Free Software Foundation
Quelques termes proches et exemples : Licence permissive, licence « gauche d’auteur » (copyleft license), licence de partage à l’identique, FLOSS (Free / Libre Open Source Software), licences GNU GPL / LGPL / AGPL (respectivement General Public License, Lesser GPL, Affero GPL), licence MIT, licence Apache, MPL (Mozilla Public License), BSD, CeCill (= CEA CNRS INRIA Logiciel Libre), licences paramétrables Creative Commons, etc.
Si l’idée du « libre » dans le monde logiciel était dans l’air depuis plusieurs années, sa formalisation date de 1983. Elle est issue principalement des réflexions de Richard Matthew STALLMAN (couramment abrégé « rms »), un hacker, au sens noble du terme, basé au MIT, qui en a formulé les principaux concepts.
- Richard STALLMANN a crée le projet GNU (GNU is Not Unix) en 1983, dont l’objectif était de développer un système d’exploitation complet, collaboratif et donc libre. Pour concrétiser cette vision, il créa, avec l’aide d’au moins un juriste, la désormais célèbre première licence libre, la GNU GPL (General Public License).
- En 1985, il créa également une ONG, la FSF (Free Software Foundation, ou fondation logiciel libre), ayant pour objectifs de promouvoir les logiciels libres et de défendre leurs utilisateurs. Le 4 octobre 2025, la FSF a fêté ses 40 ans d’existence.
- La même année, il publia le Manifeste GNU où il développa sa philosophie du libre.
Une confusion commune est de penser que le libre est la négation des droits d’auteur (copyright ou ©), alors qu’en réalité le libre est une opposition franche à la notion de propriété exclusive. D’ailleurs, par analogie au droit d’auteur, le terme de gauche d’auteur (copyleft, symbole ©) a été introduit. Il n’est qu’une reformulation du droit d’auteur, non son antonyme, dans le but de protéger les auteurs, mais sans restreindre les droits des utilisateurs : c’est la nuance centrale. De plus, comme nous l’avons vu précédemment, il ne faut pas non plus confondre le libre et le domaine public.
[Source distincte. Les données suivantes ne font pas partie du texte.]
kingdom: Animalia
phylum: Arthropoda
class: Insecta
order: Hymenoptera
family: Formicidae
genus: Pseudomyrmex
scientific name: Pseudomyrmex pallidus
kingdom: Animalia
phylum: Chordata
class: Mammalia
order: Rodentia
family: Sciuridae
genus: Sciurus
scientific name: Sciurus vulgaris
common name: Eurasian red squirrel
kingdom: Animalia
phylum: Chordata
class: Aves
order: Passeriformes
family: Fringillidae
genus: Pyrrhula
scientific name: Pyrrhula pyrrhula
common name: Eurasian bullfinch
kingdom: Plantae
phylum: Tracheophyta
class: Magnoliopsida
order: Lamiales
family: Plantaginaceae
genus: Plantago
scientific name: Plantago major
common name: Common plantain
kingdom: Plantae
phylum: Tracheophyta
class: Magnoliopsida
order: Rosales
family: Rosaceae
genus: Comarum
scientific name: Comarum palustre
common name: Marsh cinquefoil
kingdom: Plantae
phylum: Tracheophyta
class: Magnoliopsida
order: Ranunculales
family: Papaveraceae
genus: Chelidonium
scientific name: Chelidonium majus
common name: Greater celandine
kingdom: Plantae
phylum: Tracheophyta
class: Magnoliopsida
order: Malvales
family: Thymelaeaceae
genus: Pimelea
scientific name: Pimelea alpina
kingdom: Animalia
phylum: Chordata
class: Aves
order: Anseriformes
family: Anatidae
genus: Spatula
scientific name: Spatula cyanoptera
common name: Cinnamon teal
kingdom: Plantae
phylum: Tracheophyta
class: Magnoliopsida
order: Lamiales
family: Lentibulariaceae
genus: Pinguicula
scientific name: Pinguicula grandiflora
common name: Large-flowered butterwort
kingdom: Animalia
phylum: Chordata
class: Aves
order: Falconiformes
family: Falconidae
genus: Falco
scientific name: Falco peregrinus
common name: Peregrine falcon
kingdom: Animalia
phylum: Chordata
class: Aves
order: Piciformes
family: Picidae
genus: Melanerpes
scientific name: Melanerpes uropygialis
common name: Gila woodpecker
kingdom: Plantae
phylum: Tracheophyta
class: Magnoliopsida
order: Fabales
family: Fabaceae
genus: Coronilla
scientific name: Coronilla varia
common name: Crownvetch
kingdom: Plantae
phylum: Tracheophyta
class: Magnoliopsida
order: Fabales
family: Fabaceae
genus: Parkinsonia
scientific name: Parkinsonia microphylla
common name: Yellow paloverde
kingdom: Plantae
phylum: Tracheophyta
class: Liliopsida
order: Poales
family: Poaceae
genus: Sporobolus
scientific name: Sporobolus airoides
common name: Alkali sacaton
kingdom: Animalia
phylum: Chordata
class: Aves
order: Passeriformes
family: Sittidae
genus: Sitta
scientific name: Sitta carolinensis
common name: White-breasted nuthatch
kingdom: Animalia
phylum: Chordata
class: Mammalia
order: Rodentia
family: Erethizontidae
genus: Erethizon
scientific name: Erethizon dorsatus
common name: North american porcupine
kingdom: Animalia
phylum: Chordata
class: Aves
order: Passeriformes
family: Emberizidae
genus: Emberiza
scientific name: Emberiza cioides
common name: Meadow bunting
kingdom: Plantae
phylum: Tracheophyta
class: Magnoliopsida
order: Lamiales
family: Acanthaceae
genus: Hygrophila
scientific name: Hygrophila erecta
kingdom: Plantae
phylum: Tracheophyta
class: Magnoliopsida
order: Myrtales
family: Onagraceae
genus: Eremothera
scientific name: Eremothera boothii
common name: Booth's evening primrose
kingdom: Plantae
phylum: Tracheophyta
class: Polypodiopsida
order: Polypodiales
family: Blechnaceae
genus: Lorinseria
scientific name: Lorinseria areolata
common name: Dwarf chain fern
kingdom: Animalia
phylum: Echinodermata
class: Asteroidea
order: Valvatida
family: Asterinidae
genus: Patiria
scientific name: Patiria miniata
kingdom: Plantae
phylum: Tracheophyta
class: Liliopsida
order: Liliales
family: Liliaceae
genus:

Pour être plus précis, la FSF a spécifié 4 libertés qui doivent être garanties pour qu’un logiciel soit considéré comme libre :
- La liberté d’exécuter le programme, pour tous les usages ;
- La liberté d’étudier le fonctionnement du programme, et de l’adapter à ses besoins ;
- La liberté de redistribuer des copies, donc d’aider son voisin ;
- La liberté d’améliorer le programme et de publier des améliorations, pour en faire profiter toute la communauté.
Quand on entend « libre », on pourrait penser spontanément à la liberté 0, toutefois quelques logiciels propriétaires disposent également de cette caractéristique : un logiciel n’est réellement libre que s’il possède ces 4 libertés. Pour les libertés 1 et 3, on comprend bien que l’accès au code source est une conséquence indispensable.
Concrètement, cette notion originelle du libre garantit aux auteurs de logiciels libres, et par extension aux auteurs d’œuvres libres de toutes natures :
- Que personne ne pourra s’attribuer ultérieurement leur travail ;
- Que personne ne pourra réduire ultérieurement les libertés des utilisateurs.
L’ambiguïté du mot « free » en anglais
Il est utile de remarquer qu’en anglais, il y a ambiguïté sur le sens du mot « free », qui a deux significations selon le contexte, par exemple :
- gratuit, comme dans free beer (bière gratuite) ;
- et libre, comme dans free mind (esprit libre).
C’est notamment à cause de cette ambiguïté linguistique que certains confondent les freewares (qui ne sont pas libres) avec les free softwares (qui sont libres, même si le terme est parfois mal utilisé). La FSF a toutefois confirmé que c’est le sens du mot « libre » (en français) qui est correct. D’ailleurs, c’est le mot français « libre » qui est parfois utilisé, même en anglais, comme dans l’acronyme FLOSS : Free / Libre / Open Source Software.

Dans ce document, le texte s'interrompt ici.